To defend against a failure-to-hire claim, the employer must articulate a legitimate non-discriminatory reason for the decision. Because hotels and restaurants often are hiring multiple employees at the same time as business increases, they should use clearly defined, objective criteria that is associated with the needs of the business when making hiring decisions. If a new hire is favored over a former employee, the employer should be able to establish why the new hire was more qualified than the former employee.

What are some of best practices when evaluating applicants?

The most important step an employer can take to ensure its hiring decisions are fair and lawful is to train interviewers and decision makers. Training is a critical step toward unbiased hiring. Training can reinforce the importance of fairness in evaluating applicants and the techniques to best enable employers to assess applicants’ skills and experience.
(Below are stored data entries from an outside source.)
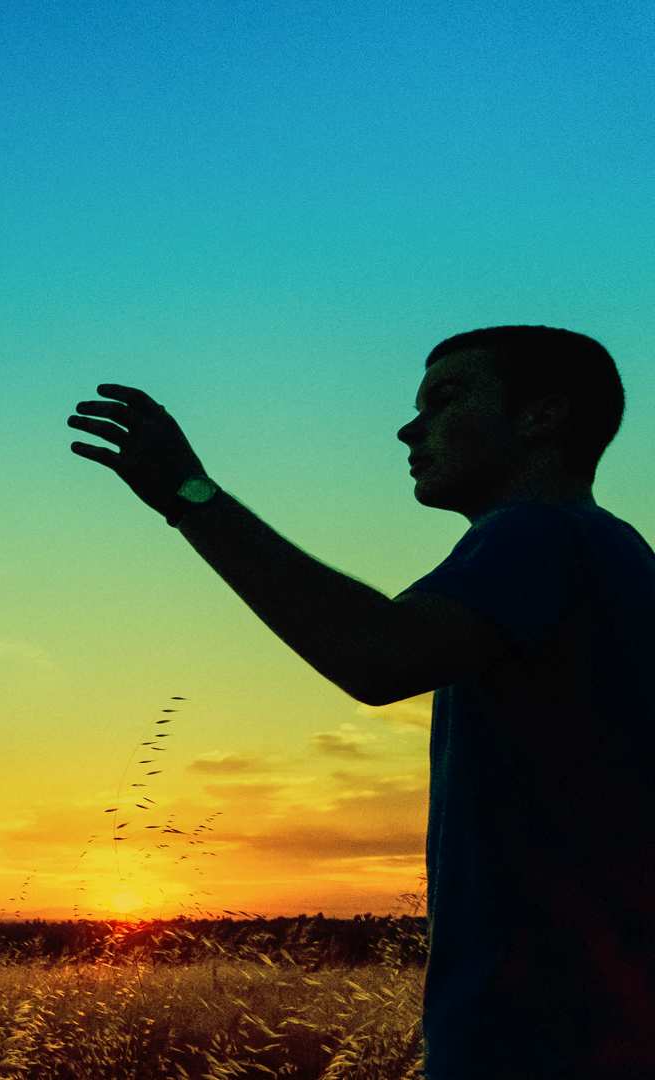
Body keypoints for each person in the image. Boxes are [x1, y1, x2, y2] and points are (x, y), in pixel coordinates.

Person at [68, 326, 654, 1077]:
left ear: (542, 416)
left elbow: (377, 654)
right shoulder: (607, 550)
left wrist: (190, 495)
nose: (411, 428)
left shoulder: (539, 536)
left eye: (445, 400)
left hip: (548, 1033)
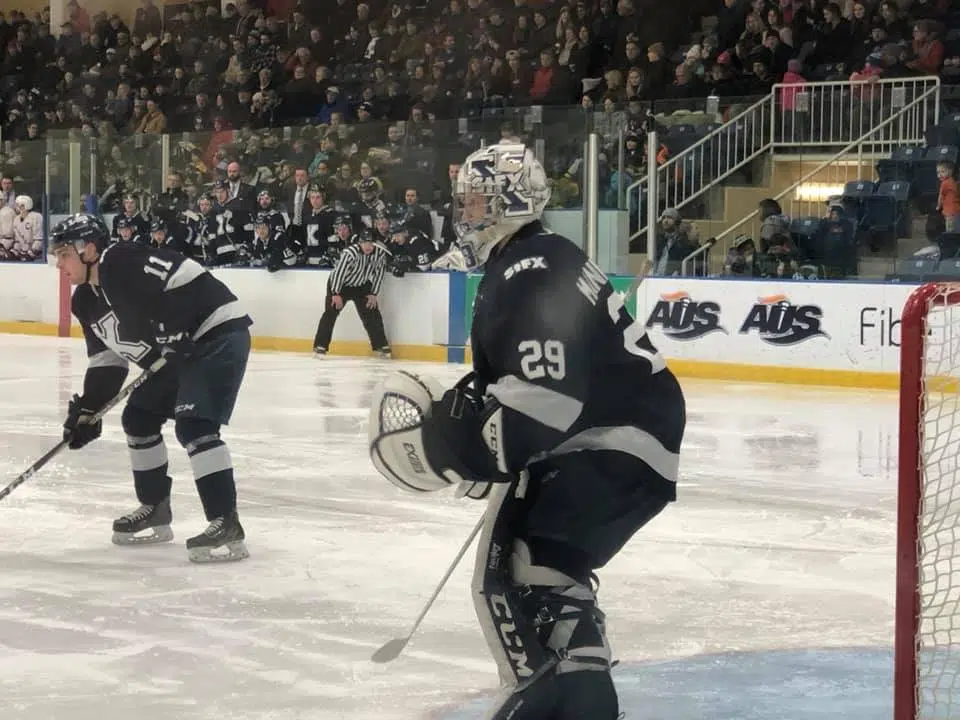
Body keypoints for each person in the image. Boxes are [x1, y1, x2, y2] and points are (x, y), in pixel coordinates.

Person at [367, 143, 685, 718]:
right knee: (546, 573)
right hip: (627, 439)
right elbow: (533, 381)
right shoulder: (539, 258)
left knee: (526, 574)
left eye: (475, 200)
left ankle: (554, 702)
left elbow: (545, 400)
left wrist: (459, 449)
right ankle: (581, 701)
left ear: (507, 202)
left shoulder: (528, 267)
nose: (464, 212)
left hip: (607, 444)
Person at [49, 213, 252, 563]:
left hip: (215, 336)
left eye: (64, 254)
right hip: (176, 352)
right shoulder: (85, 300)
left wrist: (174, 329)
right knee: (139, 417)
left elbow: (186, 273)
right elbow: (107, 361)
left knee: (195, 425)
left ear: (90, 249)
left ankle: (226, 521)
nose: (59, 265)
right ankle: (155, 507)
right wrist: (89, 410)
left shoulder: (121, 260)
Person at [312, 229, 392, 358]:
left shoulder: (380, 254)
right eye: (365, 243)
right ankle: (320, 345)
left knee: (372, 314)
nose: (368, 246)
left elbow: (379, 273)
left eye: (371, 243)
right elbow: (339, 273)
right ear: (359, 243)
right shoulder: (350, 253)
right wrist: (335, 293)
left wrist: (373, 293)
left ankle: (380, 345)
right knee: (330, 313)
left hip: (361, 285)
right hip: (341, 285)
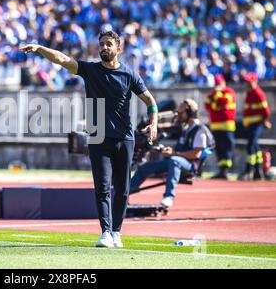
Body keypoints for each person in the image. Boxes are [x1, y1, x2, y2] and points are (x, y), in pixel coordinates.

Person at [20, 30, 158, 248]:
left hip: (125, 139)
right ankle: (105, 232)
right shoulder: (90, 70)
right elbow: (62, 59)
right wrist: (39, 49)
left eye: (109, 44)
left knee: (122, 189)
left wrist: (154, 121)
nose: (104, 47)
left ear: (118, 48)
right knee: (102, 187)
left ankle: (117, 232)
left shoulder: (129, 75)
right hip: (98, 138)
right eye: (102, 44)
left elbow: (150, 100)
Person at [130, 99, 213, 208]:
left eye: (180, 113)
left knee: (175, 161)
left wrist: (174, 154)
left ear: (189, 113)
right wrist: (163, 150)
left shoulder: (200, 130)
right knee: (145, 167)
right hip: (177, 160)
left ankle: (168, 197)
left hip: (190, 165)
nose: (178, 115)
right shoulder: (186, 129)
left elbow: (196, 154)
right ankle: (122, 194)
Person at [239, 72, 272, 180]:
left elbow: (266, 111)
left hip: (256, 124)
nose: (247, 84)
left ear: (254, 82)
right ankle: (257, 170)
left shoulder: (258, 93)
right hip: (250, 125)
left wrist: (265, 120)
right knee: (255, 145)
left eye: (249, 82)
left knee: (251, 145)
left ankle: (249, 169)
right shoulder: (249, 93)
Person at [204, 74, 237, 179]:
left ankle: (226, 170)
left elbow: (224, 102)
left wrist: (217, 94)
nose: (216, 86)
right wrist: (216, 100)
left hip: (227, 126)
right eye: (216, 84)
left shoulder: (229, 92)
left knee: (227, 147)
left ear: (223, 83)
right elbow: (207, 105)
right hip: (215, 126)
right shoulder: (212, 94)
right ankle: (221, 171)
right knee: (218, 148)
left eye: (219, 84)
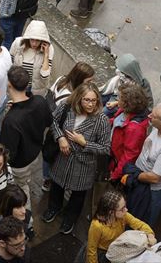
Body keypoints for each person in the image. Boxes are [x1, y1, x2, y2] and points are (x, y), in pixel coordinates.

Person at [44, 82, 112, 231]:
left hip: (84, 164)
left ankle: (70, 219)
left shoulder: (102, 121)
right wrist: (60, 137)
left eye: (94, 100)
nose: (90, 104)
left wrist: (84, 143)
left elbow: (105, 148)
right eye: (87, 100)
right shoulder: (66, 108)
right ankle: (53, 208)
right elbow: (53, 121)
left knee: (78, 195)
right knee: (56, 186)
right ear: (79, 99)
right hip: (63, 157)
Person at [0, 65, 47, 210]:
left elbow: (8, 153)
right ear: (27, 84)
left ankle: (26, 219)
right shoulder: (40, 101)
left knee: (20, 191)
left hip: (19, 165)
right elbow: (48, 122)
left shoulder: (11, 120)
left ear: (9, 84)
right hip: (35, 155)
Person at [86, 189, 155, 263]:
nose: (126, 210)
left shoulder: (123, 216)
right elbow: (91, 250)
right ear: (111, 212)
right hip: (102, 254)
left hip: (117, 249)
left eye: (125, 206)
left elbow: (140, 224)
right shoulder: (97, 226)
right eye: (122, 209)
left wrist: (150, 235)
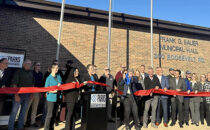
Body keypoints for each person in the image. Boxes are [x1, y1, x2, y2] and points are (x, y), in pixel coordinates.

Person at [8, 59, 35, 130]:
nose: (30, 65)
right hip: (19, 95)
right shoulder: (18, 72)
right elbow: (14, 84)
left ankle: (20, 127)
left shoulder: (31, 73)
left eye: (30, 64)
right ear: (24, 64)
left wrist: (32, 93)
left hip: (28, 95)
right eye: (28, 63)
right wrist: (16, 95)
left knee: (23, 113)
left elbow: (32, 84)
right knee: (14, 113)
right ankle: (10, 128)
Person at [24, 62, 43, 127]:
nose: (39, 66)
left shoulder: (40, 74)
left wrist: (41, 93)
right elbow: (30, 82)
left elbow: (41, 84)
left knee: (35, 108)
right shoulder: (31, 73)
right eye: (38, 65)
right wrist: (31, 92)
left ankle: (33, 121)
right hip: (31, 92)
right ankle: (24, 122)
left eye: (39, 65)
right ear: (34, 66)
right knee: (27, 108)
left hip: (38, 92)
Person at [44, 63, 62, 130]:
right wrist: (52, 91)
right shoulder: (49, 78)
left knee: (54, 114)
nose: (57, 69)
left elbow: (61, 83)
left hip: (57, 97)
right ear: (52, 69)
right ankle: (46, 128)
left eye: (58, 68)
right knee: (50, 115)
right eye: (56, 68)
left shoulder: (58, 76)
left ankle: (51, 128)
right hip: (51, 98)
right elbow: (46, 89)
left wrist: (60, 85)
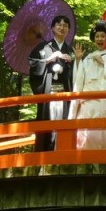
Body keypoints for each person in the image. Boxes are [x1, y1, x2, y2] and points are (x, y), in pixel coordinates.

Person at [70, 19, 106, 150]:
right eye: (97, 36)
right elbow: (79, 79)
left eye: (103, 36)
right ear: (94, 39)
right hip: (88, 102)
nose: (100, 39)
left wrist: (104, 64)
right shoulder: (88, 57)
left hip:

Training should reinforce:     

  • The purpose of the interview;

  • How to ensure applicants are treated consistently;

  • How to avoid bias in the hiring process;

  • What questions not to ask;

  • How to best record applicants’ answers to questions;

  • What are protected characteristics and how to avoid asking questions that will elicit information that should not be considered; and

  • How to document the hiring decision.

It is an exciting time for the hospitality industry. Employees are ready to return to work and consumers are ready to enjoy dining out again. Building the most qualified team possible is high on the list of industry employers’ goals. Good practices can ensure that restaurants avoid litigation related to their hiring decisions.

Jacqueline R. Guesno contributed to this article.